# Bank transfers?



## beejaybeeohio (Mar 4, 2013)

For our trip to Tuscany later this year I'm starting to book accommodations.  For our 2 nites in Lucca, we made a deposit with a credit card.  In San Gimignano we want to book La Cappanna di Sovestro, a small b&b well reviewed on Trip Advisor- they want a one nite deposit via bank transfer.  Then for 3 nites in Florence, I've found a lovely apartment (340794ha)via  VRBO- this owner wants a one night deposit via bank transfer plus on arrival a euro250 cash security deposit!  I've vetted the two lodgings that want bank transfers- not too worried about the b&b because it's under 100US, but I'm seriously rethinking the Florence rental.

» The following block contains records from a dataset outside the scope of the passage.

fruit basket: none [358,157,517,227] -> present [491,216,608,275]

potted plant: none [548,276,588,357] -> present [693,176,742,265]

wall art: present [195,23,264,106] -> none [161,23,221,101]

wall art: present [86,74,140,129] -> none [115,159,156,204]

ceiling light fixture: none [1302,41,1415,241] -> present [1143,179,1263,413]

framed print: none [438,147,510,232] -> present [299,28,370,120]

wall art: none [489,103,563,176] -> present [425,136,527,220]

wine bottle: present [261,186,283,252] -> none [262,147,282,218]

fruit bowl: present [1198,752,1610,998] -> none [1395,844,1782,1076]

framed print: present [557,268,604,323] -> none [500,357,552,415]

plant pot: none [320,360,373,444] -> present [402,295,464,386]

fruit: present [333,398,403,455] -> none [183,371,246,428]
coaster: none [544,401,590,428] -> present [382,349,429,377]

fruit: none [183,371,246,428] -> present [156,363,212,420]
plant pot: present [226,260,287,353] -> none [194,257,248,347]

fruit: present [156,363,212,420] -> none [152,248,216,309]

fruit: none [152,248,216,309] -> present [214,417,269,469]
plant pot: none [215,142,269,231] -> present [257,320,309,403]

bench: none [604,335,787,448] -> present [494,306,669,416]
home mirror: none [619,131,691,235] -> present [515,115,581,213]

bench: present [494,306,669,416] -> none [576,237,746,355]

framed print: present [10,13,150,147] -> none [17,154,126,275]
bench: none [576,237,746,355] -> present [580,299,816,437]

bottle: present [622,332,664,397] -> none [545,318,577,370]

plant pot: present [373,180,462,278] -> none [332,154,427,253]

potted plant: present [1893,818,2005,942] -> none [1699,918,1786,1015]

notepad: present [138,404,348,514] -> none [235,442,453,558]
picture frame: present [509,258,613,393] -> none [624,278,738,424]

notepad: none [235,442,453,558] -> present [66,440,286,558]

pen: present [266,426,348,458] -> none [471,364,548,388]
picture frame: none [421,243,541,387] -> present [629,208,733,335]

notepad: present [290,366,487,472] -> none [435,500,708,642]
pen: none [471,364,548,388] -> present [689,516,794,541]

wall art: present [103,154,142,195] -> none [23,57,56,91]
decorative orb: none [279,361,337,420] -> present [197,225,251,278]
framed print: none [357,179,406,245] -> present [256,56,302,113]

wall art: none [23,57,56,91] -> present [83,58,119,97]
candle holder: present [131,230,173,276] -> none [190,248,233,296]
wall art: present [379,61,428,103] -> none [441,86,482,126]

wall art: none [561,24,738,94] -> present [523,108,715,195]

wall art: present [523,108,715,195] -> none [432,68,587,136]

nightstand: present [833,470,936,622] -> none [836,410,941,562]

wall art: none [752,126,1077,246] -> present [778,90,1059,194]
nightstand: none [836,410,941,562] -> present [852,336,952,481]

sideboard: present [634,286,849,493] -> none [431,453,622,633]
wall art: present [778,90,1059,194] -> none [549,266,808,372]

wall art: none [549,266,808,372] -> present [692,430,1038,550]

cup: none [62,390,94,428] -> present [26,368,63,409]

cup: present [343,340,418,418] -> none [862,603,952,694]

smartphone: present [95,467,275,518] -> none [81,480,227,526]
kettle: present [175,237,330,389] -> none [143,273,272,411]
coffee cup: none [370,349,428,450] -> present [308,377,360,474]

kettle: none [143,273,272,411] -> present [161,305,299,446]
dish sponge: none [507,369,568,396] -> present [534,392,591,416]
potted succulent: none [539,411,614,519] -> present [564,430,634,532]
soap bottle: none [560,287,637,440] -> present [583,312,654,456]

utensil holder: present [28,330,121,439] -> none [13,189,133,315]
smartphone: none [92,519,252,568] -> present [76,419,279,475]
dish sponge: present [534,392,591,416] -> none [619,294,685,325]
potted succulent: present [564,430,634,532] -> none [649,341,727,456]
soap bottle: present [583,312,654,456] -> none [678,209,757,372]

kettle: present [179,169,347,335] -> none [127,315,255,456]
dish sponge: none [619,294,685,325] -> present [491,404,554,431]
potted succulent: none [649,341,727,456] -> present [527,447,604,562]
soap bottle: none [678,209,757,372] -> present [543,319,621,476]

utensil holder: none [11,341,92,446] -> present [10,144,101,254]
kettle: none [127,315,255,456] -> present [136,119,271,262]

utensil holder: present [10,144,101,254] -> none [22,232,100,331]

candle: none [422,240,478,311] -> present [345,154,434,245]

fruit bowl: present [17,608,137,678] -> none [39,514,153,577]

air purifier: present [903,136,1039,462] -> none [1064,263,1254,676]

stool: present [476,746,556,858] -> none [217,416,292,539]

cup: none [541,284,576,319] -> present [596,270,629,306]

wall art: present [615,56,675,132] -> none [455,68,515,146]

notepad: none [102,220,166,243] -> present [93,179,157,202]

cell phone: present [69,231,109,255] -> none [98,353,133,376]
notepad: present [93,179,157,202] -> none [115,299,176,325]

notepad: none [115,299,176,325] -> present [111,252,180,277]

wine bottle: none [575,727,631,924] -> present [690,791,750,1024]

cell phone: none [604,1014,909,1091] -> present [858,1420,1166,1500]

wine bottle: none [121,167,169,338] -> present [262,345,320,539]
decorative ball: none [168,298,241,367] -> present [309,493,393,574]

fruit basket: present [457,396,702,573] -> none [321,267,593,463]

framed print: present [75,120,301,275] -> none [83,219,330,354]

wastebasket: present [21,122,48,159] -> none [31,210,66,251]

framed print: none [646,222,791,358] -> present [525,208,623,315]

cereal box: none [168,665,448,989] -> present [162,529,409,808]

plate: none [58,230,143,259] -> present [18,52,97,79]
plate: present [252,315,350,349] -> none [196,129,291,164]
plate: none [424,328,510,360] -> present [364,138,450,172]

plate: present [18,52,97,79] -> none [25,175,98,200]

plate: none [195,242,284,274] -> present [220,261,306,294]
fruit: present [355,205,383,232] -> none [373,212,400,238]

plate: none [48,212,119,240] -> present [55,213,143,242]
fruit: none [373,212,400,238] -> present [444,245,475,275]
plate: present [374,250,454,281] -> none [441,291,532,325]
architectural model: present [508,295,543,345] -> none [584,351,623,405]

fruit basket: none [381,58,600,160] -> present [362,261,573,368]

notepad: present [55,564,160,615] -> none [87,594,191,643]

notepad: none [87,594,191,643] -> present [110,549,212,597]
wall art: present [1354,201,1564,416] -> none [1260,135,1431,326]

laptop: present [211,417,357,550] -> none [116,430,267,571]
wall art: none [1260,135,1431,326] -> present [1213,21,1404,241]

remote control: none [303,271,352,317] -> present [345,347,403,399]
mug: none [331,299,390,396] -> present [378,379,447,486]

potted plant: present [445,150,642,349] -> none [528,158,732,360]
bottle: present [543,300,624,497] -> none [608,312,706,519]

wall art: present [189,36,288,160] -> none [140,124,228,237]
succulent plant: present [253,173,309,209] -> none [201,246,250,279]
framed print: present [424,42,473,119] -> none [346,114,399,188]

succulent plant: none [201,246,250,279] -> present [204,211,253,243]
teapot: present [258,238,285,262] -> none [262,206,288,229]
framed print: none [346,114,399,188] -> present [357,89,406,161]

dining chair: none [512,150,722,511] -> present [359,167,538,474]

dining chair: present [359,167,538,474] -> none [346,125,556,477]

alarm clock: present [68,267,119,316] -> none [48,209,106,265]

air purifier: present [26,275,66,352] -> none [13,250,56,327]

Any advice or opinions?  Thanks! BTW, neither RCI nor DAE (gold member) has come through with any matches to ongoing searches.


----------



## x3 skier (Mar 4, 2013)

Wonder if they would take PayPal? Sort of a ersatz bank transfer.

Cheers


----------



## Carolinian (Mar 4, 2013)

Bank transfers involve fees on both ends.  Make sure you know what those are.


----------



## senorak (Mar 4, 2013)

For renting our apartment in London, I found it much easier to use paypal.  tried the bank transfer first.....fees involved on both ends.....and the paperwork was lengthy and involved several phone calls back & forth between my local bank, main branch and myself.  (The owner of the apartment in London had provided all the necessary routing & account numbers, but it was still a huge hassle).  The owner suggested paypal, which still has fees, but not nearly as large as those the bank was going to charge, and the transaction was so easy.
BTW....I found my rental on Tripadvisor, (and it was also listed on holidaylettings).  I liked that there wasn't a security deposit upon arrival.  Just the initial deposit and balance due end of May, (trip is mid July).

DEB


----------



## beejaybeeohio (Mar 5, 2013)

*Problem half-solved!*

I wish the owner of the small b&b near San Gimignano Italy would use paypal.  I did find another vrbo in Florence for less money, no extras such as cleaning fee and no cash security deposit that takes a cc for deposit only- just as a good hotel will!  Our rental last summer in Rome used paypal for the deposit, as did most of the private tours we booked when on a Med cruise.

May have to find another San Gimi accommodation if the one night's rental deposit proves to be too much hassle.


----------